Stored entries
--*--
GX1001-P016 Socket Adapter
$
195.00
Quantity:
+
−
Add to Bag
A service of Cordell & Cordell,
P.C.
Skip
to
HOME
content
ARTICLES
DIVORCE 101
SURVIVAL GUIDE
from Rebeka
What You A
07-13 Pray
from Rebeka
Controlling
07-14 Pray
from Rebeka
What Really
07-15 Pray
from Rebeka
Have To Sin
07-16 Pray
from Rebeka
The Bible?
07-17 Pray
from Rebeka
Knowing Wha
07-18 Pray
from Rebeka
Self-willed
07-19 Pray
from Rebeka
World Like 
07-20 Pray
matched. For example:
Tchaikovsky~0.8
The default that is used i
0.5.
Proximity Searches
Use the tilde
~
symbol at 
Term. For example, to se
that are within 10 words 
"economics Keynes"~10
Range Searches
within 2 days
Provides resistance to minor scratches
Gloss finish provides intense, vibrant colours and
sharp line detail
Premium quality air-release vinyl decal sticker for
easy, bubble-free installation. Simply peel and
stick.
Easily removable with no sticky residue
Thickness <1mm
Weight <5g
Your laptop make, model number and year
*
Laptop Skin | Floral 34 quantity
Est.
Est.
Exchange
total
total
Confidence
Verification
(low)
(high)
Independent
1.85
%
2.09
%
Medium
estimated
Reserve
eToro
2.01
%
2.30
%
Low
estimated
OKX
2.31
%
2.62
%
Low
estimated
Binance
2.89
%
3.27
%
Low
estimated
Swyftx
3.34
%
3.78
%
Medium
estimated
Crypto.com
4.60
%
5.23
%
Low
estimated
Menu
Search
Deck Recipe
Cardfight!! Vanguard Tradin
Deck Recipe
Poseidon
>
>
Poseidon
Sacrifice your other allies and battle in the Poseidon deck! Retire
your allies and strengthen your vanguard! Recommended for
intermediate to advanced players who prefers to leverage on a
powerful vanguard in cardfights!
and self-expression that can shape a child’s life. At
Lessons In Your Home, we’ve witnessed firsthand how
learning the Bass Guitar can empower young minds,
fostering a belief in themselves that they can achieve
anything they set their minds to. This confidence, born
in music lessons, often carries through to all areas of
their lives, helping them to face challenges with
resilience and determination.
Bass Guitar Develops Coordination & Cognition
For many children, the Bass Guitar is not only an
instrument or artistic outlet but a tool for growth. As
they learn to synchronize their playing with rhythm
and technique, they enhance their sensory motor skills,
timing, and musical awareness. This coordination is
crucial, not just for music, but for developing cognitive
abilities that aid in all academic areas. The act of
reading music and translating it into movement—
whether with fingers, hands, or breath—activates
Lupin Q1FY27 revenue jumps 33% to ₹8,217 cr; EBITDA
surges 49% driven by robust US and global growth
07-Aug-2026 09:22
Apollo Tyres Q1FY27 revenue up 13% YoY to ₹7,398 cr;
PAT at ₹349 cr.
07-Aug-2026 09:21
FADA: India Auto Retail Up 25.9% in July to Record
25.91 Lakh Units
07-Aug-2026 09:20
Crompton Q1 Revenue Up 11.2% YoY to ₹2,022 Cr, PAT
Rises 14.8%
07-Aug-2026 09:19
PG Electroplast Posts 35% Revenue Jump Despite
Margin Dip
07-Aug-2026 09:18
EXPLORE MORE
--*--
**DIRECTIONS**
Copy the rows above, replacing each occurrence of "Bass Guitar" with "Cello" and leaving the rest unchanged.

**EXERCISE RESULT**
GX1001-P016 Socket Adapter
$
195.00
Quantity:
+
−
Add to Bag
A service of Cordell & Cordell,
P.C.
Skip
to
HOME
content
ARTICLES
DIVORCE 101
SURVIVAL GUIDE
from Rebeka
What You A
07-13 Pray
from Rebeka
Controlling
07-14 Pray
from Rebeka
What Really
07-15 Pray
from Rebeka
Have To Sin
07-16 Pray
from Rebeka
The Bible?
07-17 Pray
from Rebeka
Knowing Wha
07-18 Pray
from Rebeka
Self-willed
07-19 Pray
from Rebeka
World Like 
07-20 Pray
matched. For example:
Tchaikovsky~0.8
The default that is used i
0.5.
Proximity Searches
Use the tilde
~
symbol at 
Term. For example, to se
that are within 10 words 
"economics Keynes"~10
Range Searches
within 2 days
Provides resistance to minor scratches
Gloss finish provides intense, vibrant colours and
sharp line detail
Premium quality air-release vinyl decal sticker for
easy, bubble-free installation. Simply peel and
stick.
Easily removable with no sticky residue
Thickness <1mm
Weight <5g
Your laptop make, model number and year
*
Laptop Skin | Floral 34 quantity
Est.
Est.
Exchange
total
total
Confidence
Verification
(low)
(high)
Independent
1.85
%
2.09
%
Medium
estimated
Reserve
eToro
2.01
%
2.30
%
Low
estimated
OKX
2.31
%
2.62
%
Low
estimated
Binance
2.89
%
3.27
%
Low
estimated
Swyftx
3.34
%
3.78
%
Medium
estimated
Crypto.com
4.60
%
5.23
%
Low
estimated
Menu
Search
Deck Recipe
Cardfight!! Vanguard Tradin
Deck Recipe
Poseidon
>
>
Poseidon
Sacrifice your other allies and battle in the Poseidon deck! Retire
your allies and strengthen your vanguard! Recommended for
intermediate to advanced players who prefers to leverage on a
powerful vanguard in cardfights!
and self-expression that can shape a child’s life. At
Lessons In Your Home, we’ve witnessed firsthand how
learning the Cello can empower young minds,
fostering a belief in themselves that they can achieve
anything they set their minds to. This confidence, born
in music lessons, often carries through to all areas of
their lives, helping them to face challenges with
resilience and determination.
Cello Develops Coordination & Cognition
For many children, the Cello is not only an
instrument or artistic outlet but a tool for growth. As
they learn to synchronize their playing with rhythm
and technique, they enhance their sensory motor skills,
timing, and musical awareness. This coordination is
crucial, not just for music, but for developing cognitive
abilities that aid in all academic areas. The act of
reading music and translating it into movement—
whether with fingers, hands, or breath—activates
Lupin Q1FY27 revenue jumps 33% to ₹8,217 cr; EBITDA
surges 49% driven by robust US and global growth
07-Aug-2026 09:22
Apollo Tyres Q1FY27 revenue up 13% YoY to ₹7,398 cr;
PAT at ₹349 cr.
07-Aug-2026 09:21
FADA: India Auto Retail Up 25.9% in July to Record
25.91 Lakh Units
07-Aug-2026 09:20
Crompton Q1 Revenue Up 11.2% YoY to ₹2,022 Cr, PAT
Rises 14.8%
07-Aug-2026 09:19
PG Electroplast Posts 35% Revenue Jump Despite
Margin Dip
07-Aug-2026 09:18
EXPLORE MORE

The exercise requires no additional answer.